We’ve established the fact that there is no such thing as a standard customer.
A business, at any point in time, will be interacting with three or four generations of customers, and as we know, the channel preferences of customers across generations is different. The same customer who would prefer to order food online through chat would want to get on a call with customer support in case it has to do with a medical appointment or an emergency.
So, what is the optimal contact mix for your omnichannel strategy?

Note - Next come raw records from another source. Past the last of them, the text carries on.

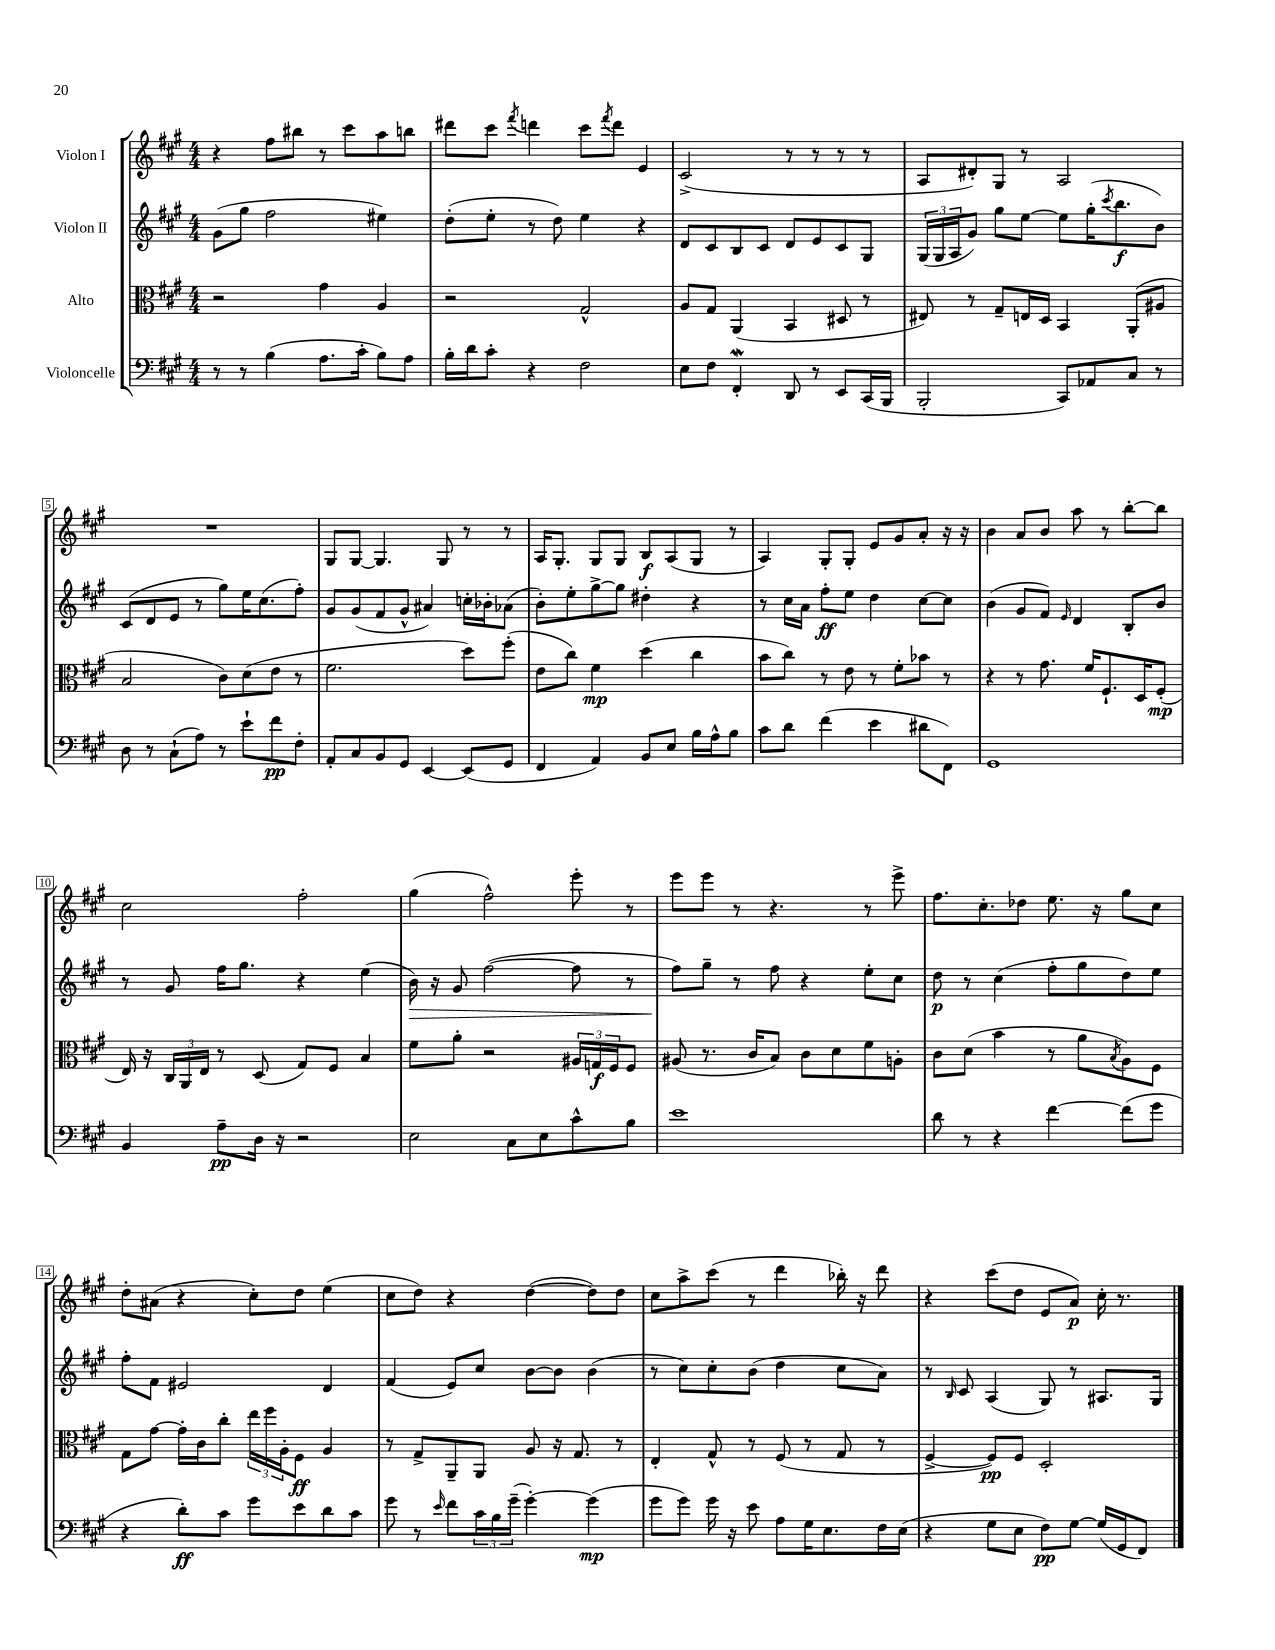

**kern	**kern	**kern	**kern
*staff4	*staff3	*staff2	*staff1
*clefF4	*clefC3	*clefG2	*clefG2
*k[f#c#g#]	*k[f#c#g#]	*k[f#c#g#]	*k[f#c#g#]
*M4/4	*M4/4	*M4/4	*M4/4
8r	2r	(8g#	4r
8r	.	8gg#	.
(4B	.	2ff#	8ff#
.	.	.	8bb#
8.A	4g#	.	8r
.	.	.	8ccc#
16c#'	.	.	.
8B)	4A	4ee#)	8aa
8A	.	.	8bb
=	=	=	=
16B'	2r	(8dd'	8ddd#
16d	.	.	.
8c#'	.	8ee'	8ccc#
.	.	.	8qfff#
4r	.	8r	4ddd
.	.	8dd)	.
2F#	2G#^^	4ee	8ccc#
.	.	.	8qfff#
.	.	.	8ddd
.	.	4r	4e
=	=	=	=
8E	8A	8d	(2c#^
8F#	8G#	8c#	.
4FF#'	(4AA	8B	.
.	.	8c#	.
8DD	4BB	8d	8r
8r	.	8e	8r
8EE	8D#	8c#	8r
(16CC#	8r	8G#	8r
16BBB	.	.	.
=	=	=	=
2BBB'	8E#)	(24G#	8A
.	.	24G#	.
.	.	24A	.
.	8r	8g#)	8d#')
.	8G#~	8gg#	8G#
.	16E	[8ee	8r
.	16D	.	.
8CC#)	4BB	8ee]	2A
8AA-	.	(16gg#'	.
.	.	8qccc#	.
.	.	8.bb	.
8C#	(8AA'	.	.
8r	8A#	8b)	.
=	=	=	=
8D	2B	(8c#	1r
8r	.	8d	.
(8C#`	.	8e	.
8A)	.	8r	.
8r	8c#)	8gg#)	.
8e`	(8d	16ee	.
.	.	(8.cc#	.
8f#	8e	.	.
8F#'	8r	8ff#')	.
=	=	=	=
8AA'	2.f#	8g#	8G#
8C#	.	(8g#	[8G#
8BB	.	8f#	4.G#]
8GG#	.	8g#^^	.
[4EE	.	4a#)	.
.	.	.	8G#
(8EE]	8dd)	16cc'	8r
.	.	16b-'	.
8GG#	(8ff#'	(8a-	8r
=	=	=	=
4FF#	8e	8b')	16A
.	.	.	8.G#'
.	8cc#)	8ee'	.
4AA)	4f#	[8gg#^	8G#
.	.	8gg#]	8G#
8BB	(4dd	4dd#'	8B
8E	.	.	(8A
16B	4cc#	4r	8G#
16A^^	.	.	.
8B	.	.	8r
=	=	=	=
8c#	8b	8r	4A)
8d	8cc#)	16cc#	.
.	.	16a	.
(4f#	8r	8ff#'	8G#'
.	8e	8ee	8G#'
4e	8r	4dd	8e
.	8f#'	.	8g#
8d#	8b-	[8cc#	8a'
8FF#)	8r	8cc#]	16r
.	.	.	16r
=	=	=	=
1GG#	4r	(4b	4b
.	8r	8g#	8a
.	8.g#	8f#)	8b
.	.	16qqe	.
.	.	4d	8aa
.	16f#	.	.
.	8.F#`	.	8r
.	.	8B'	[8bb'
.	16D	.	.
.	(8F#'	8b	8bb]
=	=	=	=
4BB	16E)	8r	2cc#
.	16r	.	.
.	24C#	8g#	.
.	24AA	.	.
.	24E	.	.
8A~	8r	16ff#	.
.	.	8.gg#	.
16D	(8D	.	.
16r	.	.	.
2r	8G#)	4r	2ff#'
.	8F#	.	.
.	4B	(4ee	.
=	=	=	=
2E	8f#	16b)	(4gg#
.	.	16r	.
.	8a'	8g#	.
.	2r	([2ff#	2ff#^^)
8C#	.	.	.
8E	.	.	.
8c#^^	24A#	8ff#]	8eee'
.	24G	.	.
.	24F#	.	.
8B	8F#	8r	8r
=	=	=	=
1e	(8A#	8ff#)	8eee
.	8.r	8gg#~	8eee
.	.	8r	8r
.	16c#	.	.
.	8B)	8ff#	4.r
.	8c#	4r	.
.	8d	.	.
.	8f#	8ee'	8r
.	8A'	8cc#	8eee^
=	=	=	=
8d	8c#	8dd	8.ff#
8r	(8d	8r	.
.	.	.	8.cc#'
4r	4b	(4cc#	.
.	.	.	8dd-
[4f#	8r	8ff#'	8.ee
.	8a	8gg#	.
.	.	.	16r
.	8qB	.	.
(8f#]	8A)	8dd)	8gg#
8g#	8F#	8ee	8cc#
=	=	=	=
4r	8G#	8ff#'	8dd'
.	[8g#	8f#	(8a#
8d')	16g#']	2e#	4r
.	16c#	.	.
8c#	8cc#'	.	.
8g#	24ee	.	8cc#')
.	24ff#	.	.
.	24A'	.	.
8e	8F#	.	8dd
8d	4A	4d	(4ee
8c#	.	.	.
=	=	=	=
8g#	8r	(4f#	8cc#
8r	8G#^	.	8dd)
16qqe	.	.	.
8f#	8AA~	8e)	4r
24c#	8AA	8cc#	.
24B	.	.	.
(24g#~	.	.	.
[4g#')	8A	[8b	([4dd
.	16r	8b]	.
.	8.G#	.	.
(4g#]	.	(4b	8dd])
.	8r	.	8dd
=	=	=	=
8g#	4E'	8r	8cc#
8g#)	.	8cc#)	8aa^
16g#	8G#^^	8cc#'	(8ccc#
16r	.	.	.
8e	8r	(8b	8r
8A	(8F#	4dd	4ddd
16G#	8r	.	.
8.E	.	.	.
.	8G#	8cc#	16bb-')
.	.	.	16r
16F#	8r	8a)	8ddd
(16E	.	.	.
=	=	=	=
4r	[4F#^	8r	4r
.	.	16qqB	.
.	.	8c#	.
8G#	8F#])	(4A	(8ccc#
8E	8F#	.	8dd
8F#)	2D'	8G#)	8e
[8G#	.	8r	8a)
(16G#]	.	8.A#	16cc#'
16GG#	.	.	8.r
8FF#)	.	.	.
.	.	16G#	.
==	==	==	==
*-	*-	*-	*-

This is a question that every business that is thinking of an omnichannel strategy must look to answer. A large number of companies are racing to incorporate all the digital channels available in the market to stay ahead of competition and remain relevant to the customers. What is missing is the strategy that is needed to determine the right mix of these channels. This is resulting in business heads making hasty decisions like making large investments in these digital platforms, and most often, not in the right proportion.
An omnichannel customer engagement strategy does not mean having a presence on every channel that is there in the market. Simply adding more channels and reducing the time it takes to serve your customer does not improve customer satisfaction.

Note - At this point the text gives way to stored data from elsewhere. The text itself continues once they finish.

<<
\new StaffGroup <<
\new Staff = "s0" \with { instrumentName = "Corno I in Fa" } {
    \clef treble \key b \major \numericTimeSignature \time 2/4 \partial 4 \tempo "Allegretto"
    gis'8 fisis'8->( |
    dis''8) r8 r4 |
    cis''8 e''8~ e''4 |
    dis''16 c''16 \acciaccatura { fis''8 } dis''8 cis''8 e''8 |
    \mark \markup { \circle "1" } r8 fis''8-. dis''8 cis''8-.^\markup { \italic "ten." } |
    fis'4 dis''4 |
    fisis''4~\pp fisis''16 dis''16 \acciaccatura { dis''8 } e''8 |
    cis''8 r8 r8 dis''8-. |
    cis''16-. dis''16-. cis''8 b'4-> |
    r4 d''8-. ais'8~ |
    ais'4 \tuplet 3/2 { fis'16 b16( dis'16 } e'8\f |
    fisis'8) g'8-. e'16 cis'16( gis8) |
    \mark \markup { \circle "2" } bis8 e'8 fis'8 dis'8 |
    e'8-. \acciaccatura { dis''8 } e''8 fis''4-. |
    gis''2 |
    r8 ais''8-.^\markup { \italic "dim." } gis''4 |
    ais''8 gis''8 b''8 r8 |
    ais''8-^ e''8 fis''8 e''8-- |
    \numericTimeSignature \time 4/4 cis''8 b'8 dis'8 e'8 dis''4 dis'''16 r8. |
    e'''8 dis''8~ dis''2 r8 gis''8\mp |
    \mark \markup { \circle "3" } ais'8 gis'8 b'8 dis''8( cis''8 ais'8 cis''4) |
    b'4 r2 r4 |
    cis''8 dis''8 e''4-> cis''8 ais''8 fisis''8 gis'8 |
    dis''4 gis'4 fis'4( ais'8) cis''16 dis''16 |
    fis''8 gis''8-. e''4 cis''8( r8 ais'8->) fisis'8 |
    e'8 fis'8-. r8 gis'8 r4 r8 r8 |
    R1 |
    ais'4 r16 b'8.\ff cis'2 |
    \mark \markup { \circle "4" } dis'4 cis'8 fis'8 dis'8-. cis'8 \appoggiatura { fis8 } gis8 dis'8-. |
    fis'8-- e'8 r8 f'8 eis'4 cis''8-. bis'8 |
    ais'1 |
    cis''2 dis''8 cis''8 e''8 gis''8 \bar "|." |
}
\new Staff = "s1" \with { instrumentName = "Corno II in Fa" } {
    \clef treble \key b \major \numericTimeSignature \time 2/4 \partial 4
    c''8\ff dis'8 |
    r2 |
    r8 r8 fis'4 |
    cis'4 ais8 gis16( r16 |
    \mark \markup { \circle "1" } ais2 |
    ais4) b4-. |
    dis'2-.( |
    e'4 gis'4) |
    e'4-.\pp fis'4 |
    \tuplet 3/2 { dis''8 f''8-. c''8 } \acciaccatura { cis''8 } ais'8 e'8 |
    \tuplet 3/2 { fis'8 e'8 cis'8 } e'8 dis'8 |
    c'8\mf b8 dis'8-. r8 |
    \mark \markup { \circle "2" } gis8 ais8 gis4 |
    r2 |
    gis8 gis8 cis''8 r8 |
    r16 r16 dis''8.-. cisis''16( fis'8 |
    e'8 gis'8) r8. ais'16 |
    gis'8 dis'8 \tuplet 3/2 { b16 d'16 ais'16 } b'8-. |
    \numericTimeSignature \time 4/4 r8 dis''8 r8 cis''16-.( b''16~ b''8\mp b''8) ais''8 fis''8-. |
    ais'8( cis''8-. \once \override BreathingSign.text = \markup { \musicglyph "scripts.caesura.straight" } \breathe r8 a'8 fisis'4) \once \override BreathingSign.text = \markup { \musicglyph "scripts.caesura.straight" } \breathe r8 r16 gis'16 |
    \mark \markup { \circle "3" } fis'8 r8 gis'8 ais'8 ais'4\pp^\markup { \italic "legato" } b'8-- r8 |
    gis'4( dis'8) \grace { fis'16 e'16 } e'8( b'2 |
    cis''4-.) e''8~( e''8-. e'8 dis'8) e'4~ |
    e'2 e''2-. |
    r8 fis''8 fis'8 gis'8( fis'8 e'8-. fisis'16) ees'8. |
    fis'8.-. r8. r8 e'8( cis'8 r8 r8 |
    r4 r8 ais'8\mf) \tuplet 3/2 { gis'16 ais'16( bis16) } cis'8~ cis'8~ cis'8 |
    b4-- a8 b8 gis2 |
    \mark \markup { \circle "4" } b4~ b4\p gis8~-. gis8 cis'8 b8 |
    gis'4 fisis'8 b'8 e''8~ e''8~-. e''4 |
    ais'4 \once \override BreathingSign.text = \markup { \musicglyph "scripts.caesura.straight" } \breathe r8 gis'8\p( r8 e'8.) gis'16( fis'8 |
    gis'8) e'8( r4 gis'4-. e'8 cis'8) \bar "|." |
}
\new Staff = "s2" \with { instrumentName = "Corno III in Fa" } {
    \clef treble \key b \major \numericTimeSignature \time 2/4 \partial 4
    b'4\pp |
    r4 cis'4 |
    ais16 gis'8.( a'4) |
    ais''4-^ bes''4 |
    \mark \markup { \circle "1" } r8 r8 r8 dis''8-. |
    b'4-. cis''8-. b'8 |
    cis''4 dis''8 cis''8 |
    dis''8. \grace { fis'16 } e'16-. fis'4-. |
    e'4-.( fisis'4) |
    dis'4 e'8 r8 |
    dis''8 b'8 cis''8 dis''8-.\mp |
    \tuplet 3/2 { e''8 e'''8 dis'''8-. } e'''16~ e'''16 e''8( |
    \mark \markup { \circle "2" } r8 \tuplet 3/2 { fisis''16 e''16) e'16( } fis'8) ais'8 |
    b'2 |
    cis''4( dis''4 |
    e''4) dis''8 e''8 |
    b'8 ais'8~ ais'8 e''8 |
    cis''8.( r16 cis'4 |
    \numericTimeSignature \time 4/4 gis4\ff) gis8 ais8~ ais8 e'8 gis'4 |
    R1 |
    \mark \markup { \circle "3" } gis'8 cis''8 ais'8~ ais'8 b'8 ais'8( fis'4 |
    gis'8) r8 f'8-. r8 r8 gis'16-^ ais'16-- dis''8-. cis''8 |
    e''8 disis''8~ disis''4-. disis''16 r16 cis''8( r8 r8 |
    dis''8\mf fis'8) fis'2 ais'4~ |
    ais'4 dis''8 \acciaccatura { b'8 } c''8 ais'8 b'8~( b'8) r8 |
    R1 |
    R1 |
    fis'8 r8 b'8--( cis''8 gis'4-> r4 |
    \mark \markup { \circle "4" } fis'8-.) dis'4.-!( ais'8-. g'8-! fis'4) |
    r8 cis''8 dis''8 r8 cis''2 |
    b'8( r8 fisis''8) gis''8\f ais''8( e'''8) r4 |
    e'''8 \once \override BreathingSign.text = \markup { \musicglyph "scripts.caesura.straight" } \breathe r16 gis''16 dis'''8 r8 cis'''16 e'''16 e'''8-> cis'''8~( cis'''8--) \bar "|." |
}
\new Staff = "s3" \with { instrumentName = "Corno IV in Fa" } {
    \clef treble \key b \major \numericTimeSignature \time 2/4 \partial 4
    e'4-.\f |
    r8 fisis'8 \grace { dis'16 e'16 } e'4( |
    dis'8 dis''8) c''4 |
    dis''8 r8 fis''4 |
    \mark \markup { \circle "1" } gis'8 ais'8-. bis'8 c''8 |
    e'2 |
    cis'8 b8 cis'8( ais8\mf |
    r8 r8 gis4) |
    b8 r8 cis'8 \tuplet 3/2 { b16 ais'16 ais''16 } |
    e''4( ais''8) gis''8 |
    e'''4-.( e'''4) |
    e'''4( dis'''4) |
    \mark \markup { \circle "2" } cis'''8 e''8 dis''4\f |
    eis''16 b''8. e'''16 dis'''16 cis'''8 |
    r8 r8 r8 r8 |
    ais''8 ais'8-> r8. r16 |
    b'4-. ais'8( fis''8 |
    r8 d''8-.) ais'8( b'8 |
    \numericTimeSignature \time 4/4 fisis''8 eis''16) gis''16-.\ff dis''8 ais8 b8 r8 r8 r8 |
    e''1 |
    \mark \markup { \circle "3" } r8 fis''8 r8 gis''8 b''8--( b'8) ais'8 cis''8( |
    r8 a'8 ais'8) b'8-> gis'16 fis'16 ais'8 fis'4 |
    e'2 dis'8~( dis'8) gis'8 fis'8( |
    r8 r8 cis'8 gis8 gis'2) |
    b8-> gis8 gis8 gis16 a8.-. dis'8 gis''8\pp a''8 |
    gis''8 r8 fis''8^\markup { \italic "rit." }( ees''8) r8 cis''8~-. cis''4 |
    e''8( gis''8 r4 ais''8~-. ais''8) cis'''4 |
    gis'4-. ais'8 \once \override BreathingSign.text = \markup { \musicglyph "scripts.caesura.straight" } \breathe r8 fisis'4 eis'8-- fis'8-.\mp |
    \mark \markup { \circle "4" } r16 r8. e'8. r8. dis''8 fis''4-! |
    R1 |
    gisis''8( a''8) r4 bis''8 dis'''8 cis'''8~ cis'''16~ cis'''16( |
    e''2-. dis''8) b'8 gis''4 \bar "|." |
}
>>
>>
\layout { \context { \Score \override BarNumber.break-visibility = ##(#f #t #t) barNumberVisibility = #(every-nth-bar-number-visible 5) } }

You need to consider multiple other factors when deciding your omnichannel strategy:
Who really is your customer?
This includes studying every aspect of your customer’s profile. Who are your customers and what are their preferences and patterns for engaging with you? If a majority of your customers are millennials, they would prefer to have their problem solved over chat rather than via phone. Depending on who forms the majority of your customer segment, the rate of adoption of a new channel will vary. How customers will interact with you across channels, and how they will behave if a new channel is added also varies across customer segments. Research says that traditional service channels are used only after web channels have been exhausted. This is especially true for millennials and the trend is only increasing.
What does your industry demand?
It isn’t always correct to say that a particular customer segment will behave only in a particular manner. The way your customer interacts with you depends largely on which industry you belong to and the services you provide. If you’re a retail store or a food delivery service, your customer may prefer to interact with you over chat rather than call. However, if you’re in the medical or financial sector, your customers may prefer to talk to you over the phone to have their problems solved immediately. Therefore, the proportion of your investments across different channels will depend on your industry.
What is your short term and long term business strategy?
The decision to add a channel to your mix depends on your short and long term business strategy. If you’re looking to expand in certain regions or into a new customer segment where a particular channel is more prevalent, adding that to your strategy would help. It is also necessary to determine what percentage of your existing customers will shift if a new channel is added. At this point, evaluating your competitors omnichannel strategy would be useful in determining the right channel mix for your business. You will also have to take your sales targets into consideration. For instance, if there is a certain target you want to achieve and a particular channel can help you do that, then including that channel in your mix would yield results.
Have you thought about the costs?
Cost constitutes a major part of your business strategy. You will have to think of what it would cost to add a new channel, what investments are required at the backend, and what it will take to incentivize customers to shift to the new channel. Moreover, you will have to account for legal costs and regulatory compliances to incorporate the channel in your contact mix.
Answer the above questions and you’ll arrive at the ideal omnichannel strategy for your business.
Remember, the lack of a sound omnichannel strategy can result in high-value customers being served through inappropriate channels resulting in lower customer satisfaction. It also increases price sensitivity and operating costs for the organisation.
Adding more channels does not guarantee better customer experience. Choosing the right channels for customer engagement and in the right proportions will help build contextual and mutually beneficial relationships with customers. Supplementing it with the right resources, people and processes will help further optimize your omnichannel mix.